* EXERCISE INSTRUCTIONS
a: Decide whether each statement agrees with the text on site scraping below: (i) the writer parses the third party pages with BeautifulSoup; (ii) the scraping runs on a web server that is a headless linode; (iii) the third party site consistently uses ids to mark its data. For each, answer yes or no and quote the deciding words.
b: Answer these questions from the text on site scraping below, one per line:
(i) Which browsers does the webdriver version used for debugging at home fire up?
(ii) What name does the writer give the java -jar selenium-standalone.jar process?
(iii) What did the third party put on the page at the same time it introduced the JavaScript errors?

* TEXT SECTION
Scraping a third party site

For my sins, I wrote a website for a friend’s company that relies on scraping information off another company’s website. The company I’m doing this for does have a paid account on the third party’s website so there’s nothing ethically dubious going on here – I’m basically taking off information my clients had put into the third party site.

I couldn’t figure out the third party site’s authentication system, so instead of pulling in a page and parsing it using BeautifulSoup, I use Selenium to attach to it like a web browser.

The third party site, however, is utterly terribly written. It’s full of tables nested within tables, and missing closing tags and everything else that reminds you of the old “FrontPage” designed sites that only worked on IE. They don’t consistently use ids or names or anything else to help me find the right bits of data, so I’ve had to wing it and parse things out using regular expressions all over the place. But worse is that every now and then they change things around a bit in a way that breaks my scraping.

The way I’ve been scraping in the past was I used the Selenium “standalone” jar, attaching to this java process that pretends to be a web browser without actually being a browser. Which is important, because I run the scraping process on my web server, which is a headless linode, and like most web servers doesn’t even have X11 running on it. (Some components of X11 got installed on it a while back because something needed something that needed something that needed fonts, and voila, suddenly I’ve got bits of X11 installed.)

This method has worked great for several years – when I’m debugging at home I use the version of the Selenium webdriver that fires up a Chrome or a Firefox instance and scrapes, but then when it’s working fine I switch over to the version that connects to a java -jar selenium-standalone.jar process. I don’t know what the official term is, so I’m just going to call it “the selenium process”.

A couple of years ago they (the third party) made a change to their website that caused the selenium process to die with JavaScript errors. Like I said, their website is crap, and I shouldn’t be surprised it has crappy JavaScript. Fortunately at the same time they introduced these JavaScript errors, they put a big “submit” button on the page that would go to the selected page even if you disabled JavaScript, and so that’s what I did with my scraper back then.

* LISTED RECORDS
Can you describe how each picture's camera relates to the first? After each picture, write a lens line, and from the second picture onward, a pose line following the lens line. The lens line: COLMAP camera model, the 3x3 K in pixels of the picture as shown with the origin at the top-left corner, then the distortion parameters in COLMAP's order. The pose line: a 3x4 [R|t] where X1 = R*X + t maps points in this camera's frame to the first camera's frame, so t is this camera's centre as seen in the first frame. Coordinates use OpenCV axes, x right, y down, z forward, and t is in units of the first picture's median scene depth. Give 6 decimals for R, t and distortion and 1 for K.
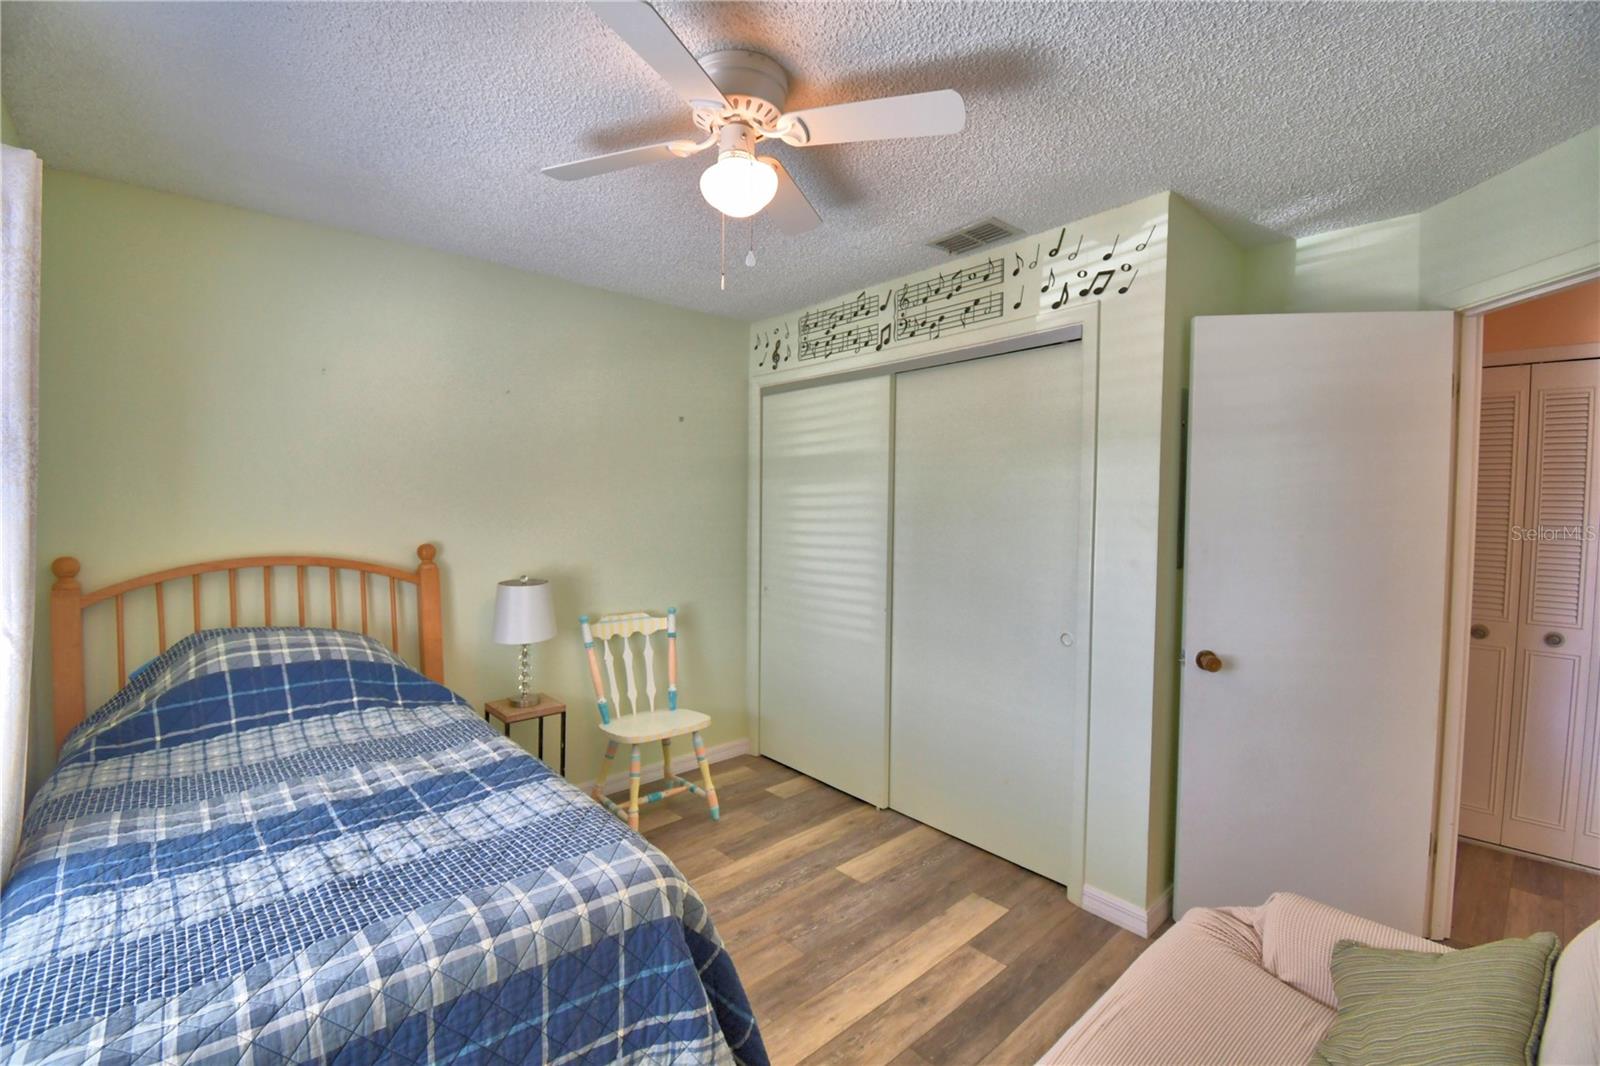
lens RADIAL K [[698.8, 0, 789.1], [0, 698.8, 527.6], [0, 0, 1]] dist [0.012455, -0.020041]
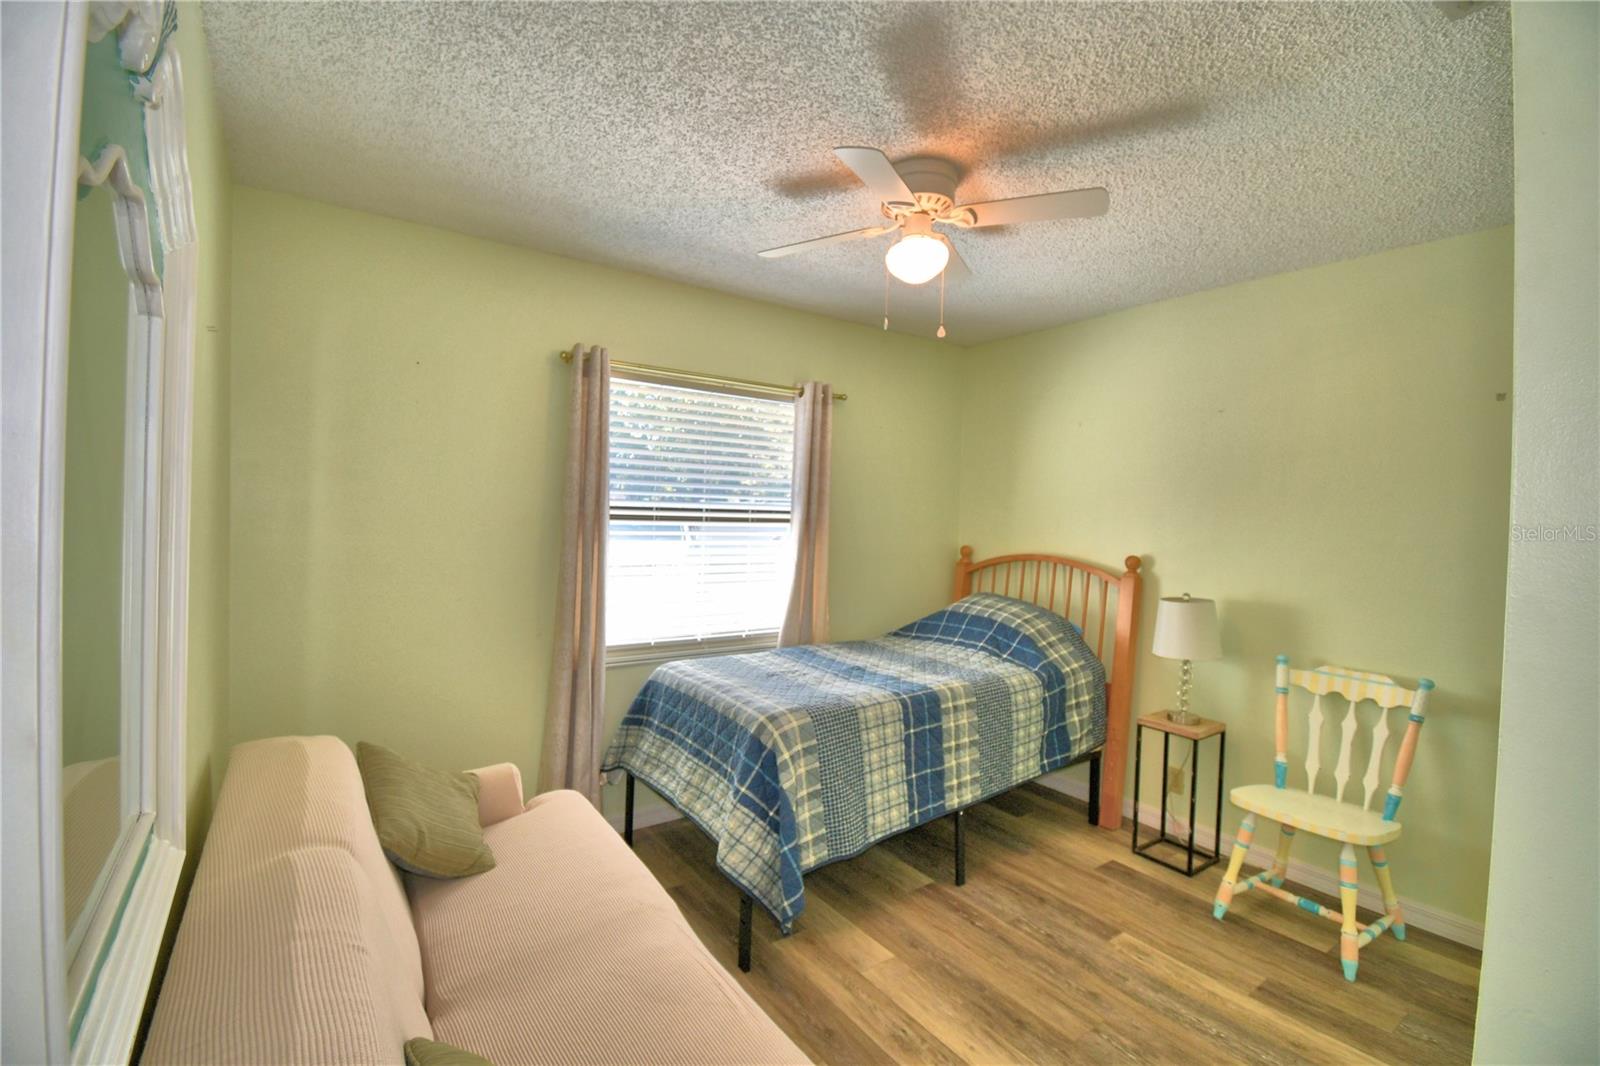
lens RADIAL K [[698.8, 0, 791.0], [0, 698.8, 521.8], [0, 0, 1]] dist [0.012455, -0.020041]
pose [[-0.122591, 0.001500, -0.992456, 0.729591], [-0.062957, 0.997973, 0.009285, -0.008876], [0.990458, 0.063621, -0.122248, 0.575762]]
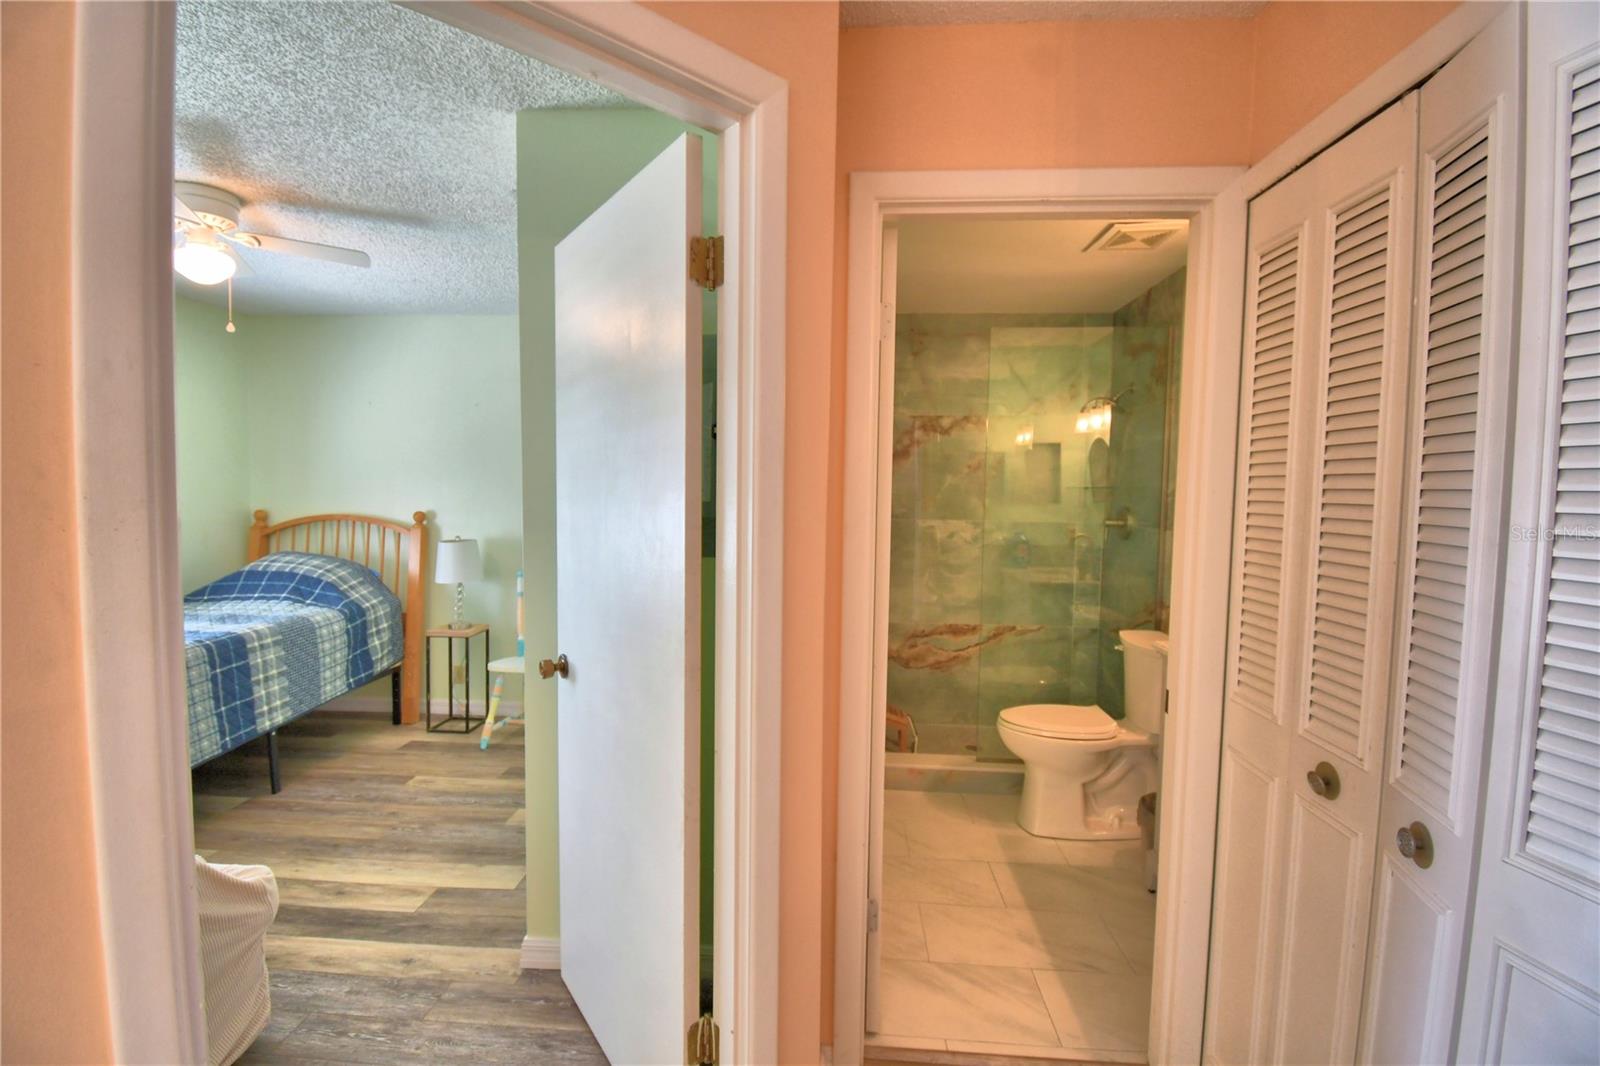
lens RADIAL K [[698.8, 0, 788.2], [0, 698.8, 530.8], [0, 0, 1]] dist [0.012455, -0.020041]
pose [[0.701613, 0.041300, -0.711360, 1.126915], [-0.032899, 0.999132, 0.025559, 0.000362], [0.711798, 0.005470, 0.702363, 0.511294]]
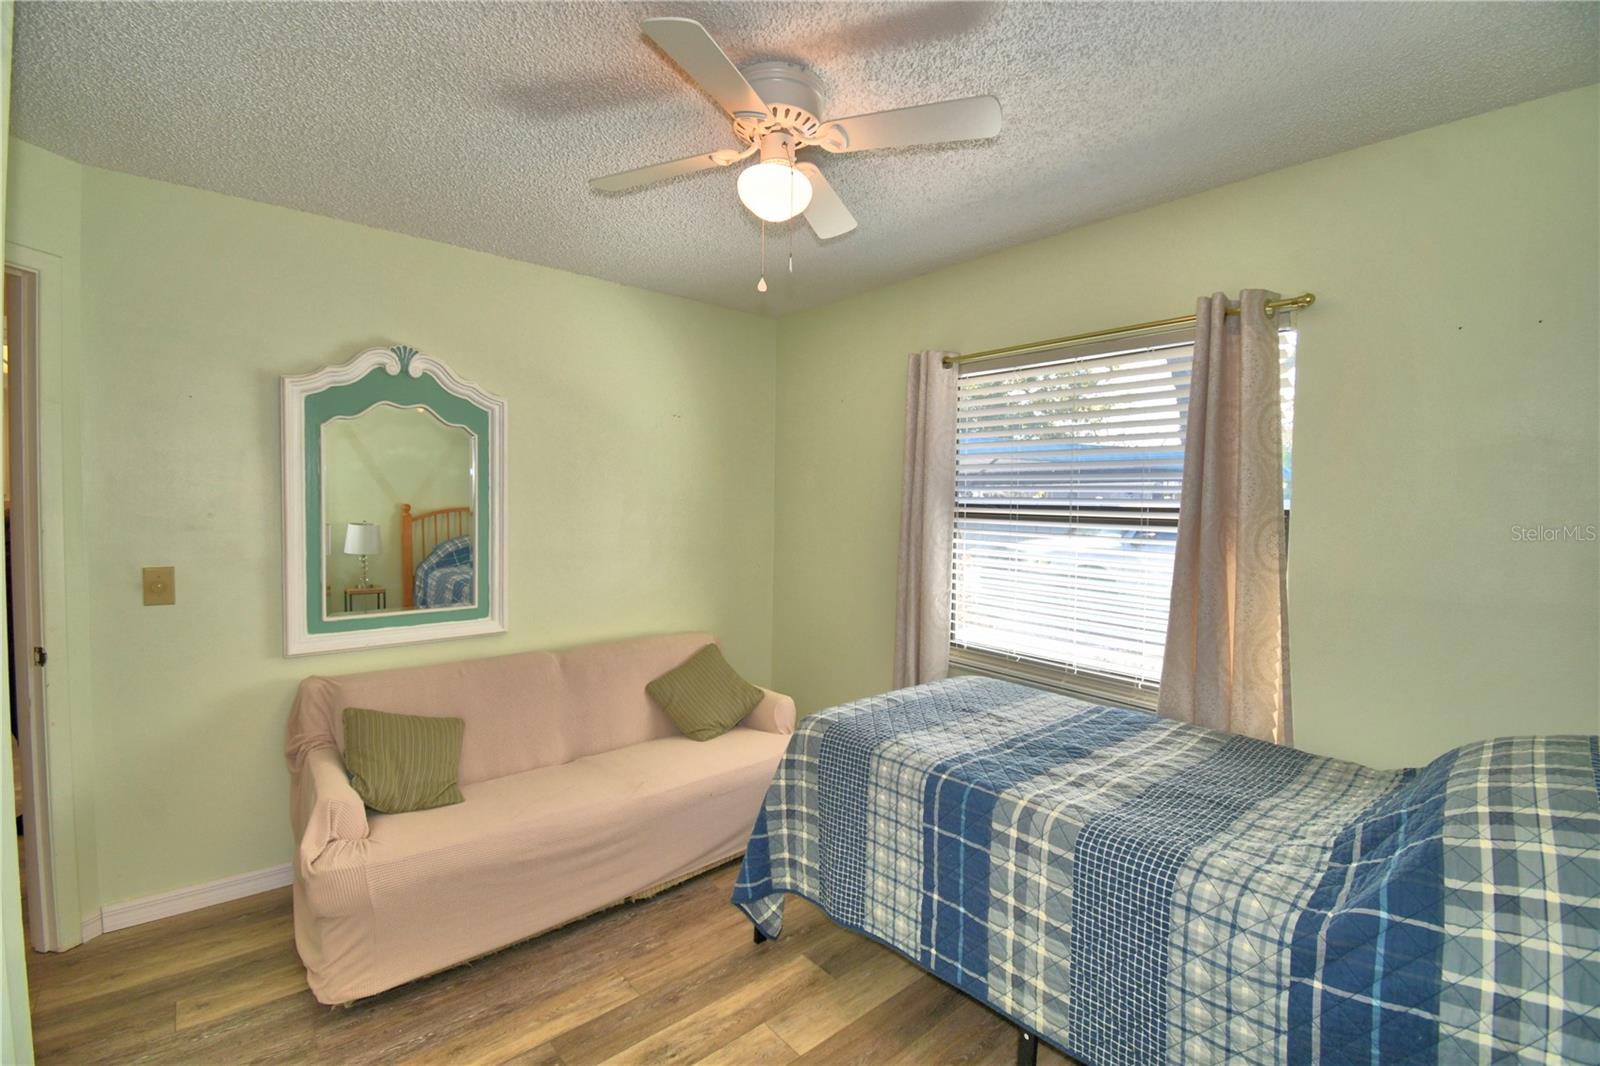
lens RADIAL K [[698.8, 0, 794.1], [0, 698.8, 526.3], [0, 0, 1]] dist [0.012455, -0.020041]
pose [[-0.999249, -0.028185, 0.026595, -0.082045], [-0.026110, 0.996813, 0.075377, -0.045597], [-0.028635, 0.074626, -0.996800, 1.235237]]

* RESULTS FOR EACH TASK
a:
(i) No: "instead of pulling in a page and parsing it using BeautifulSoup, I use Selenium to attach to it like a web browser"
(ii) Yes: "my web server, which is a headless linode"
(iii) No: "They don’t consistently use ids or names or anything else to help me find the right bits of data"

b:
(i) A Chrome or a Firefox instance
(ii) "the selenium process"
(iii) A big "submit" button that would go to the selected page even with JavaScript disabled